Just wanted to share this. I had always been scared to go into a place and eat alone. I'm not talking about sit-down restaurants with waiters but like fast-food places and stuff like that. If I ever went alone, I would always get it to go just so I could eat elsewhere. I would be totally scared to eat alone.

Anyway, I got a job at a restaurant recently and it's like a fast-food place, but a nice and casual environment, very modern. Anyway, I was SHOCKED at how many people ate alone. I was probably the only one who cared or would notice this, but many people do this. And I had this stupid stereotype in my mind (don't hate on me for this) that the people who ate alone would be "slobby" I guess. But it's not.....all types of people do it. Yeah, that sounds judgmental, but I'm totally changed.

Either way, I now have the courage to eat alone in restaurants like this now that I realized no one cares and how common it is. I haven't actually done it yet, but I think I won't really have any fear of it anymore after this. 

Just wanted to share my observation with everyone


----------



## dismiss (Jul 26, 2012)

I like to bring a book, or go somewhere with televisions to stare at.


----------



## Charmander (Sep 5, 2012)

Well done! I also have a thing about not liking to eat alone. I guess it's the same as not wanting to be the loner in school. When I'm alone I pretend to play with my phone, haha.


----------



## snowyowl (Jan 22, 2012)

Good for you! I totally agree about the alone thing - I'm currently using my phone as a way to look busy before class starts. Usually in a situation like that, where I'm eating, I get out a book and read. I guess we just don't want to be known as loners.


----------



## DS29790bb (Dec 31, 2011)

snowyowl said:


> Good for you! I totally agree about the alone thing - I'm currently using my phone as a way to look busy before class starts. Usually in a situation like that, where I'm eating, I get out a book and read. I guess we just don't want to be known as loners.

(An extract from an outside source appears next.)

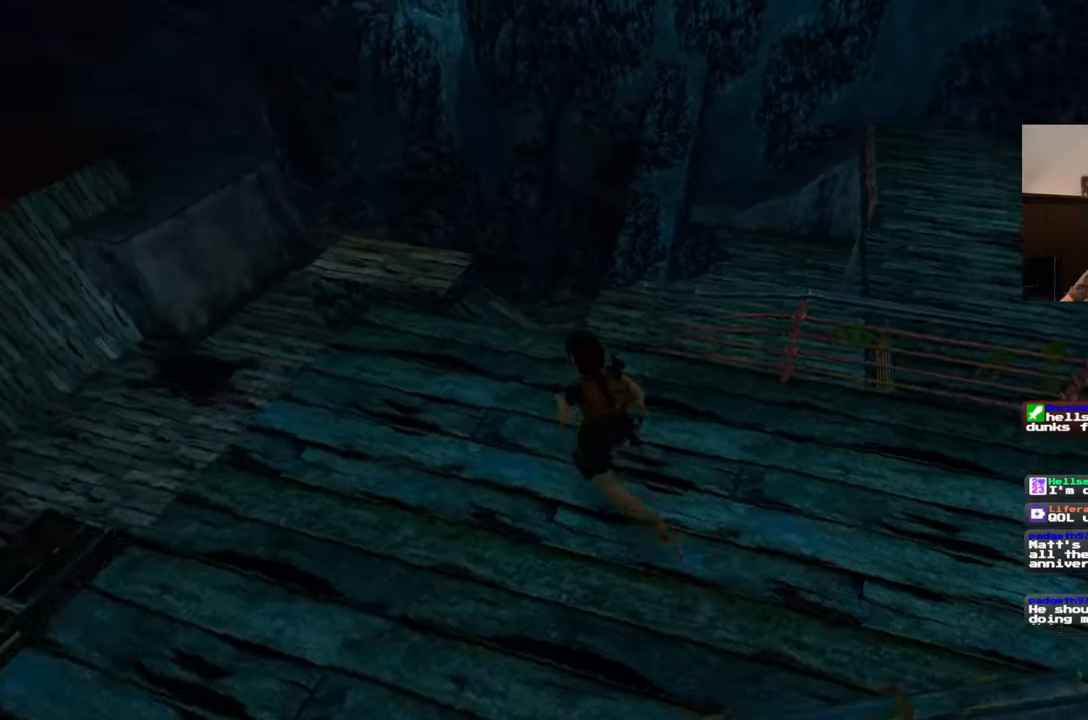
{"buttons": [], "left_stick": "up-right", "right_stick": "center", "events": [[117, "right_stick", "center"], [133, "left_stick", "up"], [450, "left_stick", "up-right"]]}
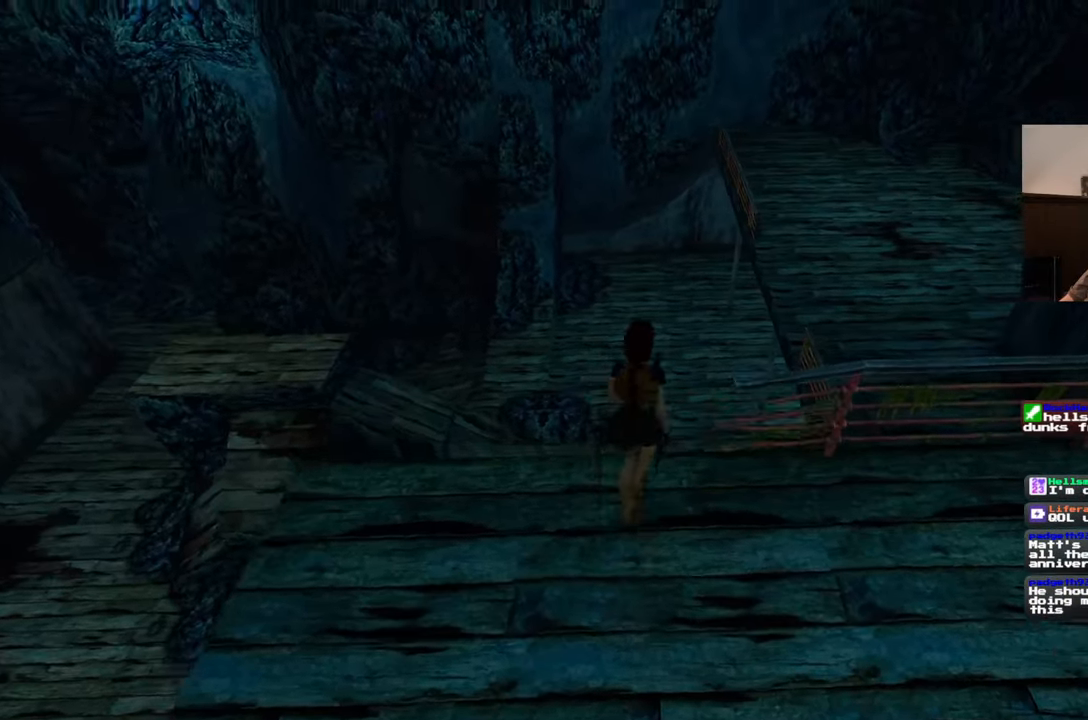
{"buttons": [], "left_stick": "up", "right_stick": "center", "events": [[467, "left_stick", "up"]]}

That's exactly it.....I don't want to be seen as a loner. Books help though, but even if there is no book, it's fine. No one cares. I even look up to the people that do it......it speaks a lot about someone's confidence.


----------



## digitalbath (Feb 1, 2012)

I've done this before, at fast food places though. Never at a proper, sit-down and order your meal type restaurant (though at the moment I can't even afford to). I don't think I'd have the guts to sit down and wait for some 30 minutes while I watched all the couples and families, and me sitting there. Fast food is okay, it takes no time to prepare so you can sit, eat, and leave fairly quickly. Nowhere near as comfortable as eating at home, but not as bad as I thought it would be.

And also can I add that most of the people at these fast food places could care less whether you're eating by yourself or with friends! They're too much into their own food to care


----------